2. Path Optimisation and Obstacle Avoidance: The AGV system is equipped with intelligent path planning and obstacle avoidance functions, capable of automatically selecting the optimal path and avoiding obstacles according to the production tasks and on-site conditions to ensure smooth and safe material flow. This completely eliminates collision, fall and other potential safety hazards in manual handling. 3.

3. Integration with production system: AGV system is deeply integrated with production management system such as furnace group control system and warehouse management system (WMS), which realises the synchronization of information flow and logistics. Production instructions can be directly sent to the AGV system to achieve on-demand delivery and accurate feeding, improving the flexibility and efficiency of production.

Real Time Copper Crystallinity Monitoring

In order to further ensure the stability of the electrical conductivity of annealed copper ingots, the programme introduces real time copper crystallinity monitoring. This is a major breakthrough from traditional off-line testing. 

1. Monitoring principle: The electrical conductivity of copper is closely related to its internal grain structure and crystallinity. The higher the crystallinity, the better the grains, and the higher the electrical conductivity. Real-time monitoring technology could be based on non-contact methods, e.g. electromagnetic induction, ultrasound or X-ray diffraction, for online inspection of copper ingots during the annealing process to assess the state of crystallisation.

2. On-line feedback and process optimisation: The real-time monitoring system provides real-time feedback of crystallinity data to the furnace control system. If the crystallinity is not as expected, the system can immediately adjust the annealing parameters (e.g., extending the holding time, fine-tuning the temperature profile) to ensure that each ingot achieves the optimum crystallisation state. This closed-loop control mechanism increases the stability of the conductivity from ±12% IACS to 101% IACS (±0.8%), enabling precise control of product quality.

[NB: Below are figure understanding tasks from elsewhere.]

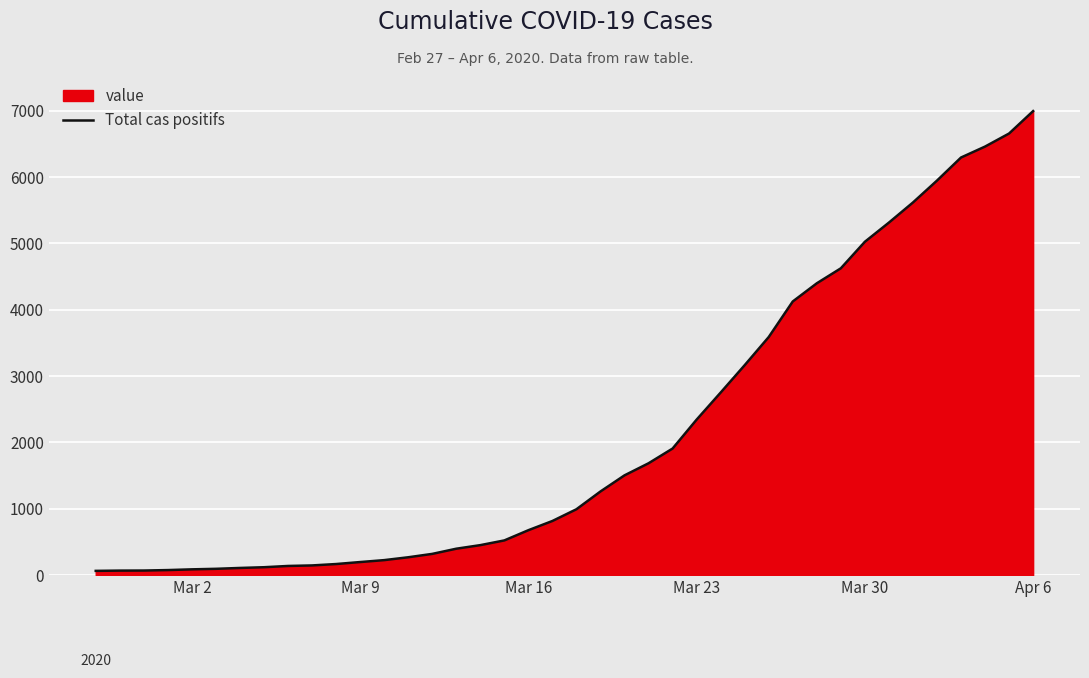

True or false: the data has more than 0 interior local peaks.

False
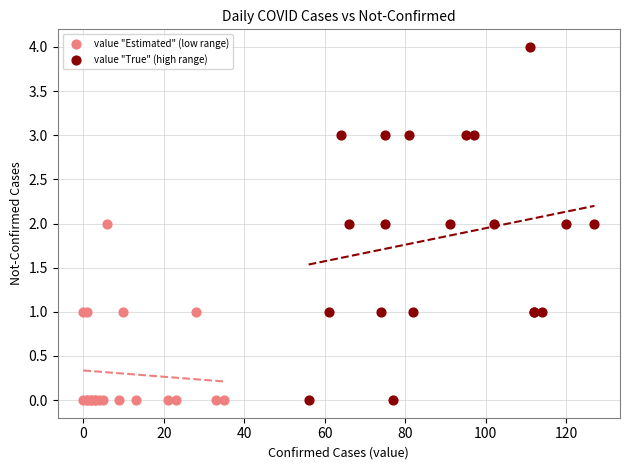

Which series has the widest spread of Y values?

value "True" (high range)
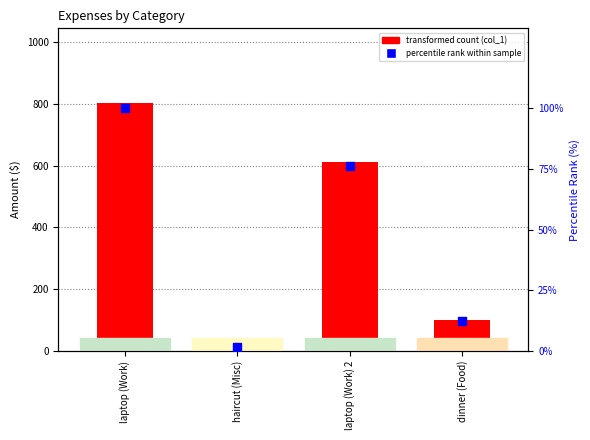

Which series reaches the minimum Y coordinate?

percentile rank within sample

3. Data traceability and quality management: The crystallinity data is linked to the production batch and stored in the cloud database, providing a detailed basis for product quality traceability. This not only meets the strict requirements of customers for product quality, but also provides data support for internal quality management and process improvement.

The comprehensive application of these intelligent, unmanned and fine control technologies has enabled the Middle East copper recycling leader to make significant breakthroughs in product quality, production efficiency, production safety and labour cost control, and become a model in the industry.